There are some simple rules for
understanding what the various fundamental forces of nature do
to fundamental particles like quarks and leptons.
• Electromagnetic interactions do not change anything carrying a
label. The particles emit and absorb photons, but are not
changed intrinsically by those processes. Favors are not
changed... down quarks do not become up quarks. Colors are not
changed... red quarks do not become green quarks. Of course
charge is conserved, and all other additive quantum numbers do
not change.
• Strong interactions change color, but not flavor, and of
course do not affect charge. That is, a down red quark can emit
a red-antiblue gluon and become a blue down quark. But emitting
a gluon cannot change flavor, cannot change a down quark to an
up quark, for instance. Thus if the only interactions that occur
in a process are strong interactions, the identities (flavors)
of all the quarks involved do not change... if you started with
an up, a down, a strange, an antiup and an antistrange quark,
you still have all those quarks at the end of the process.
• The weak interaction always changes flavor, and never changes
color. That is, the weak interaction can change a red down quark
to a red up quark. The weak interaction is also
infamous for changing the parity of a system; in fact it
violates parity conservation to the maximum possible amount,
whereas strong and electromagnetic processes tend to conserve
parity quite well. The clearest way to understand what is going
on is to draw a Feynman
diagram. One of the conventions of Feynman diagrams is
that antiparticles are usually drawn as if they are propagating
backward in time! Not everybody does this.

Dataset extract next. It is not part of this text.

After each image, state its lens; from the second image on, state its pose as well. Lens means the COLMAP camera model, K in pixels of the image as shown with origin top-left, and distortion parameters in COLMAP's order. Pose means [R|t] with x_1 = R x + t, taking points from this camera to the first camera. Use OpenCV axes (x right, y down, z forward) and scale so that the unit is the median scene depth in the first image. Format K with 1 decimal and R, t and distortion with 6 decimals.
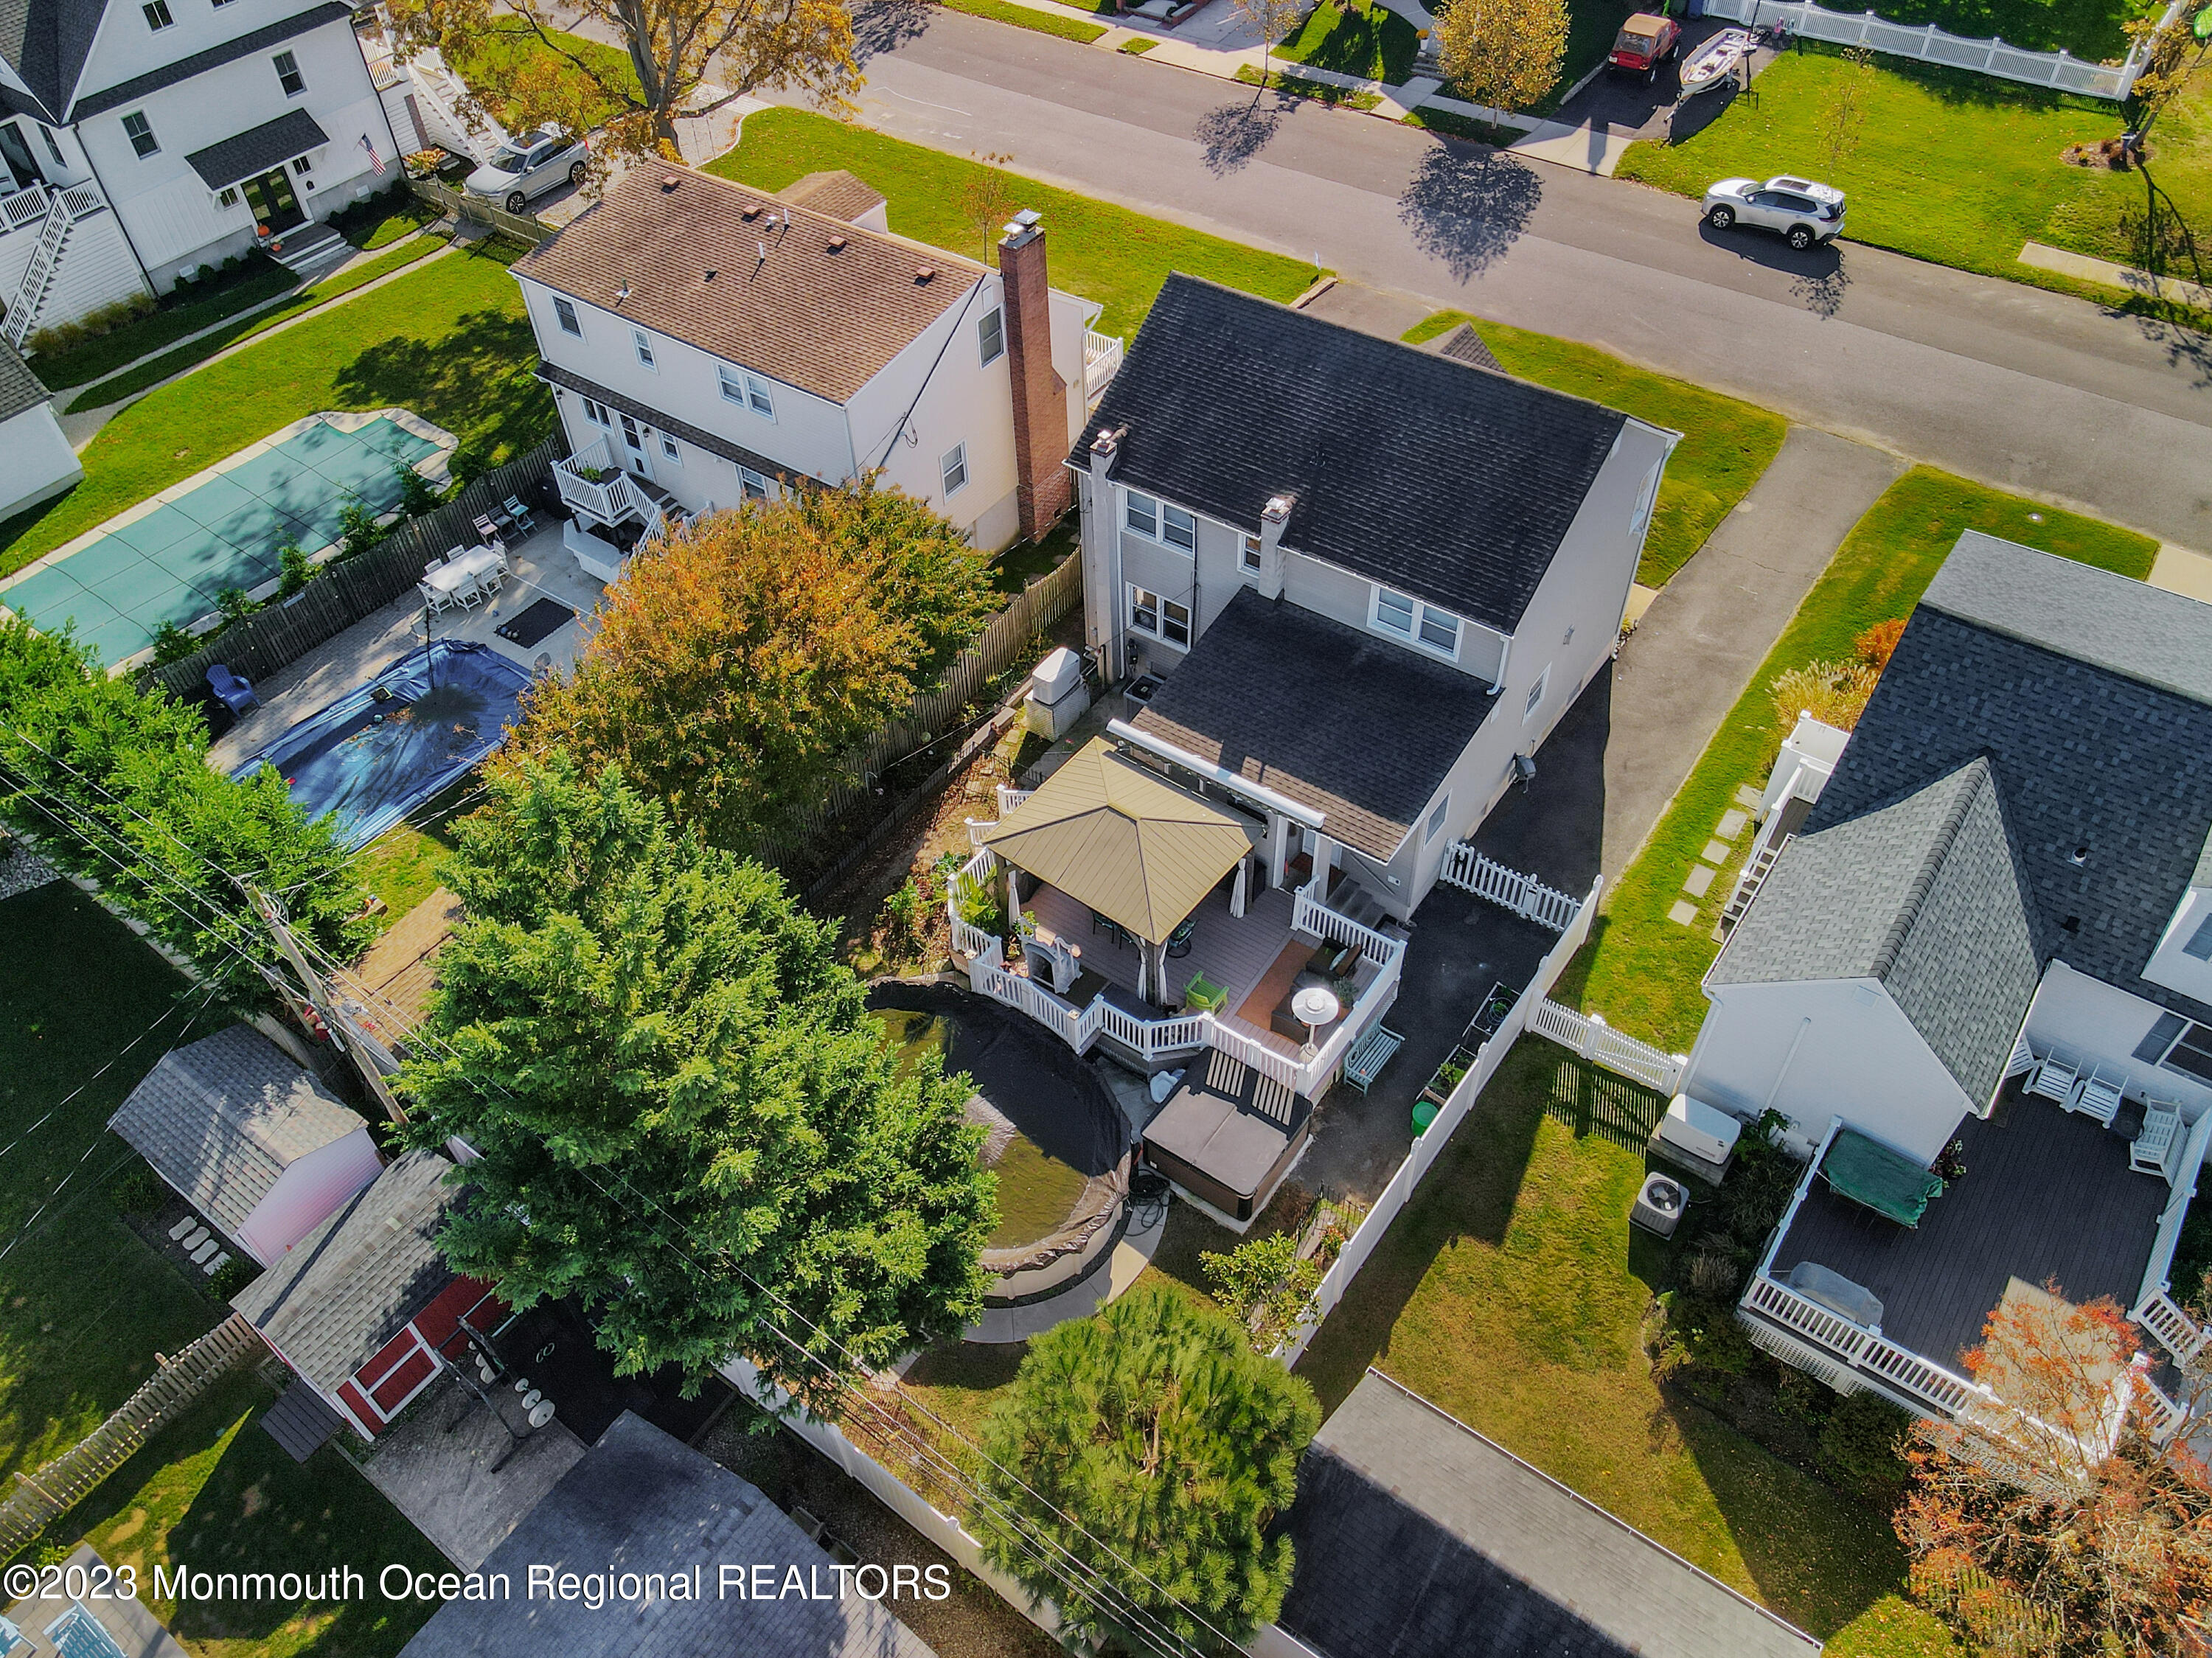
lens RADIAL K [[1609.9, 0, 1088.3], [0, 1609.9, 832.4], [0, 0, 1]] dist [0.005154, 0.008666]
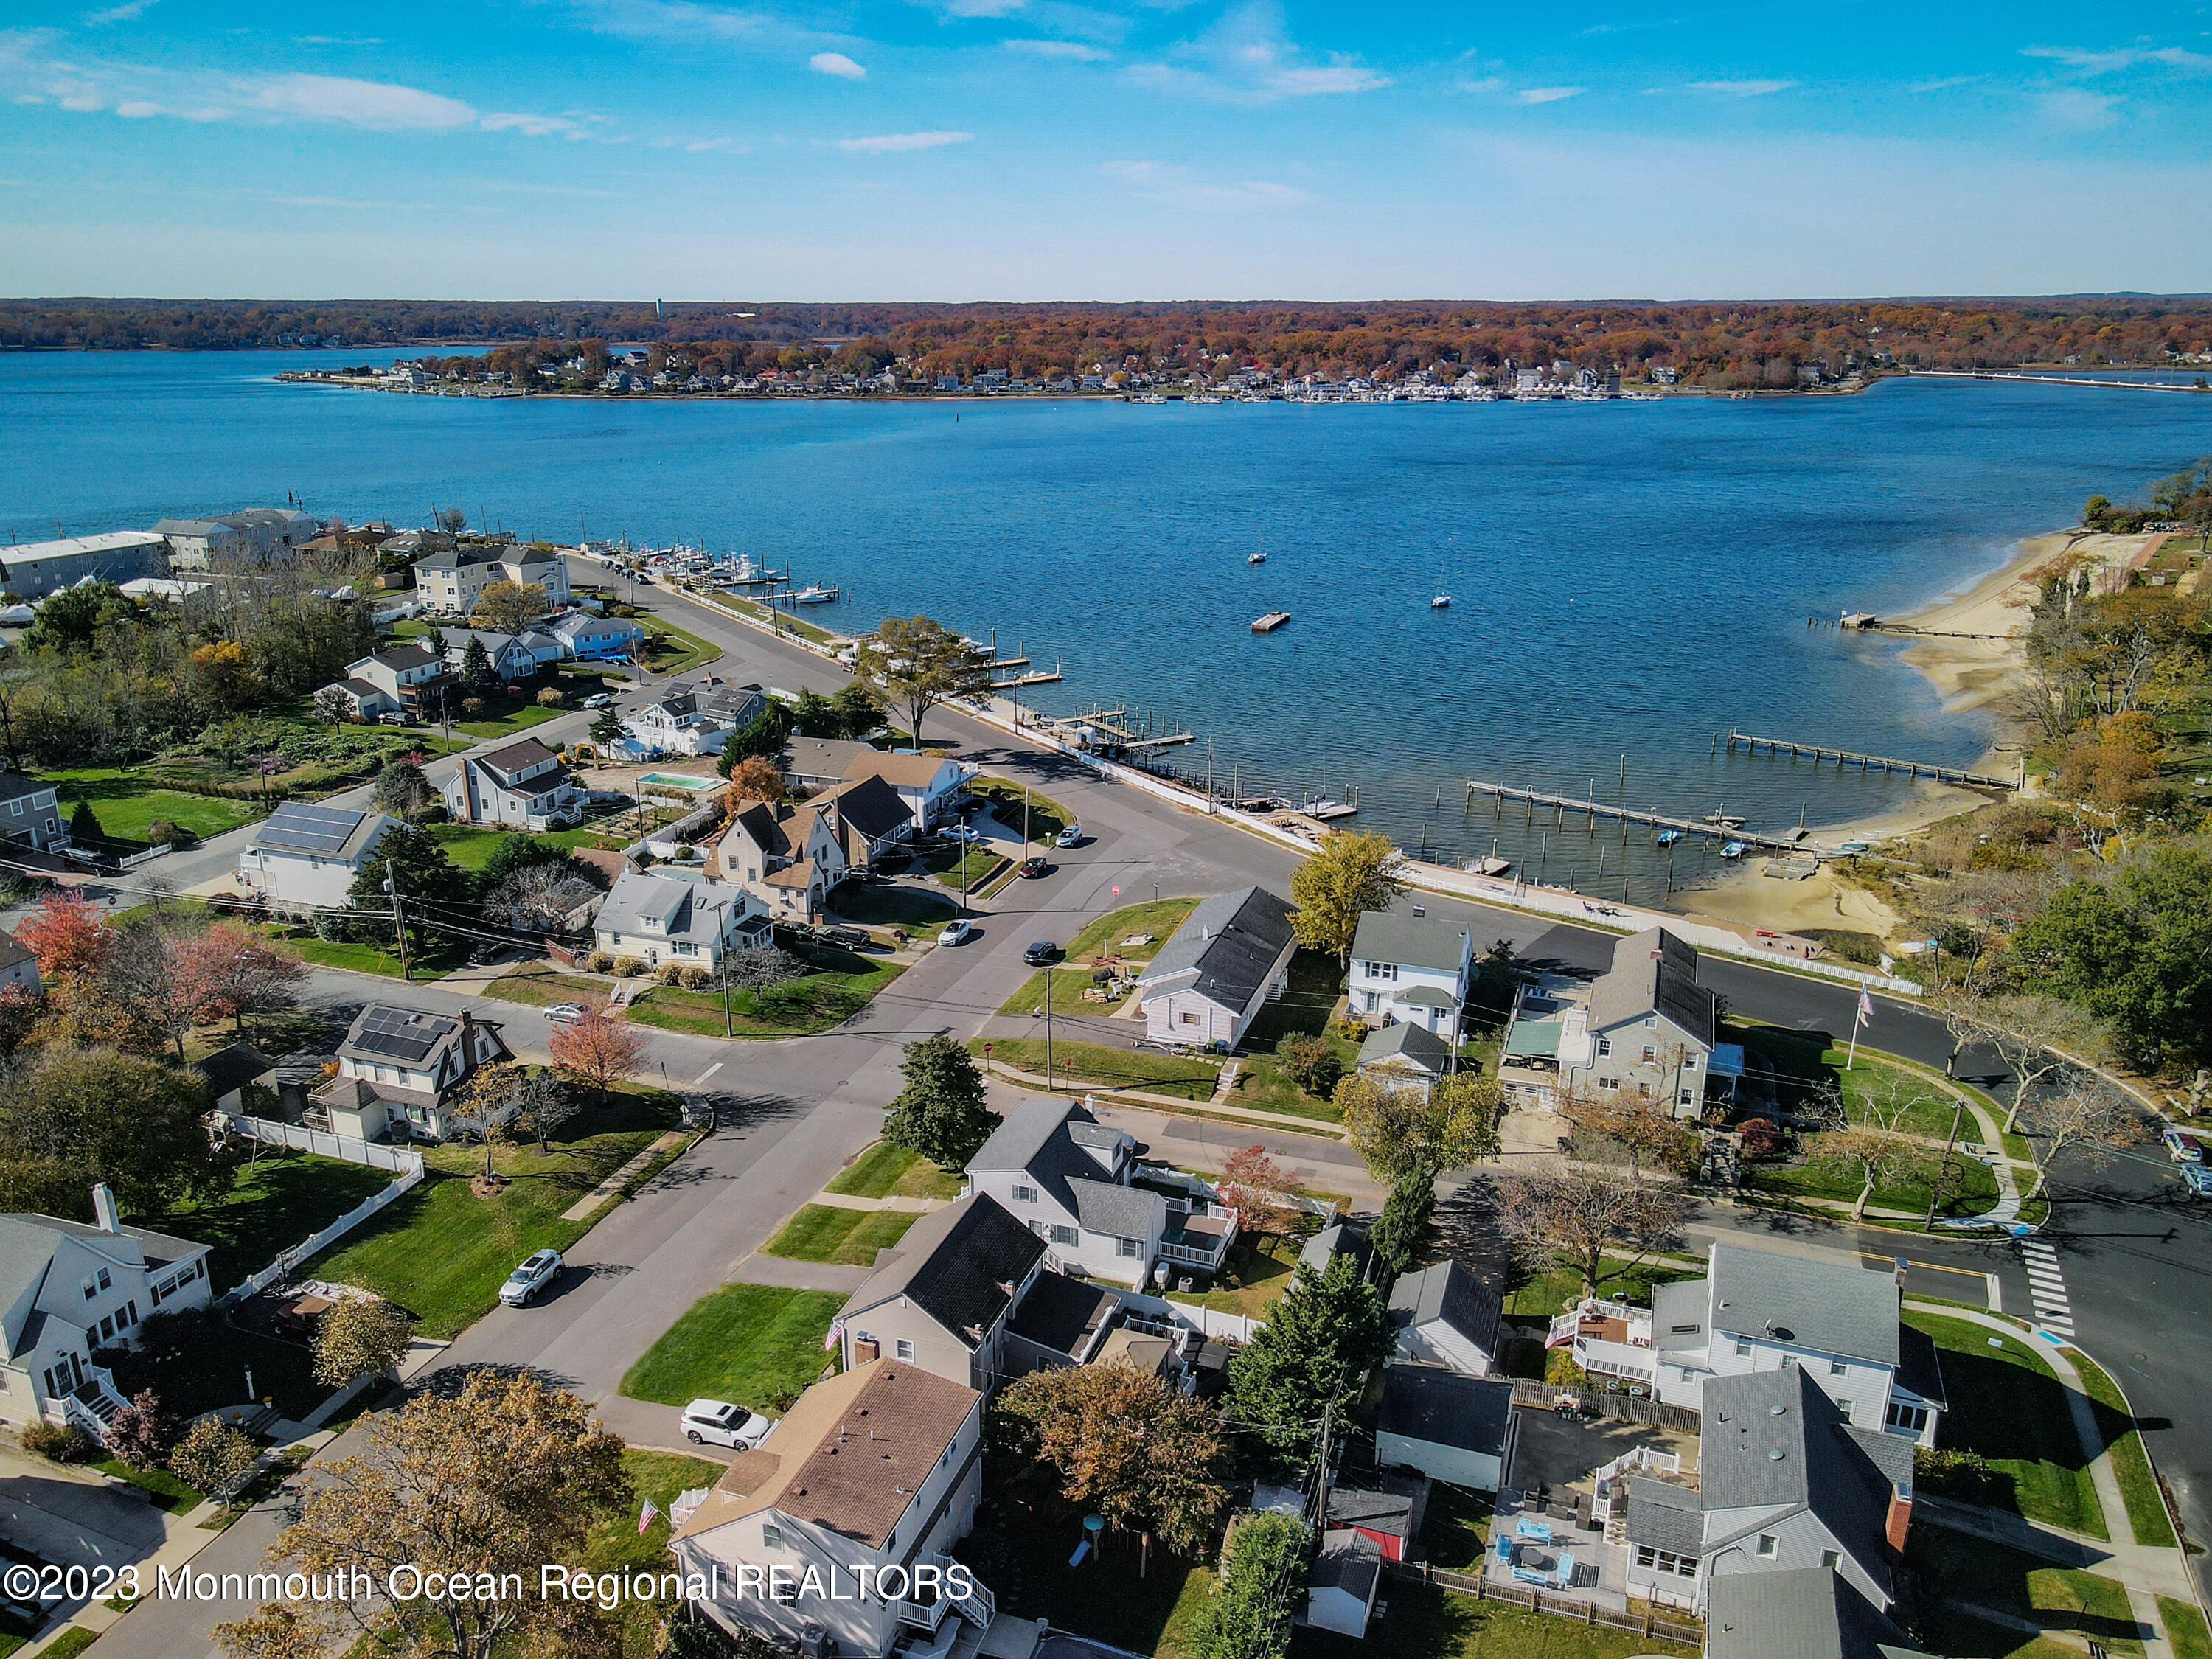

A Feynman diagram for the weak decay of a neutron into a proton. A down quark in the neutron changes into an up quark by emitting a W− boson, which in turn creates a particle-antiparticle lepton pair... an ordinary electron, and an anti-electron neutrino. |
A combination of weak and strong processes in the decay of a K-plus meson into two pi-plus mesons and a pi-minus meson. The weak process converts an antistrange quark into an antiup and creates an up and an antidown, while the strong process creates a down and antidown pair. |
Collision of an electron and a positron creates a virtual photon which in turn creates a b and an anti-b quark. Ignore at least one of the arrows and all the colors. |
Let's make sure we understand pair
creation and annihilation. When a fermion collides with
its antiparticle, the two can convert into two photons, or any
two other paired neutral particles, for example a muon and its
antiparticle, or any other pair of total charge zero that
satisfies all the conservation laws. And any boson can
create an appropriate particle-antiparticle pair, but if the
boson is charged, the particle and antiparticle must be of
different varieties.
Most authors draw antiparticles as particles moving backward in time. |
When Dirac made quantum physics relativistic in 1928, he found antiparticle solutions for each fermion he applied the equation to. Every fundamental particle has an antiparticle, although in cases where the particle has no additive quantum numbers, it is its own antiparticle. [The photon is an example of this.] A composite particle like the proton has an antiparticle, because the proton is made of valence quarks, and so the antiproton can be made of the same valence antiquarks.
Dirac (1902 – 1984) |
Feynman (1918 – 1988) |
So what does the interaction potential between quarks, or a quark and an antiquark, actually look like? This question can be answered two ways, first by looking at the excited states of a meson that is made of a very heavy quark and antiquark, such as charm-anticharm, bottom-antibottom or top-antitop. These systems are actually nonrelativistic, you can solve the Schrödinger equation to fit the energy levels. The result is that the potential looks like a Coulomb potential at short distances, but increases in proportion to r for larger distances. Thus the systems have only bound states, and no quark or antiquark can ever be removed from a hadron. This result can be verified by directly calculating the states and potential energy of a quark-antiquark system using the so-called lattice gauge theory. The agreement between these two approaches is remarkably good.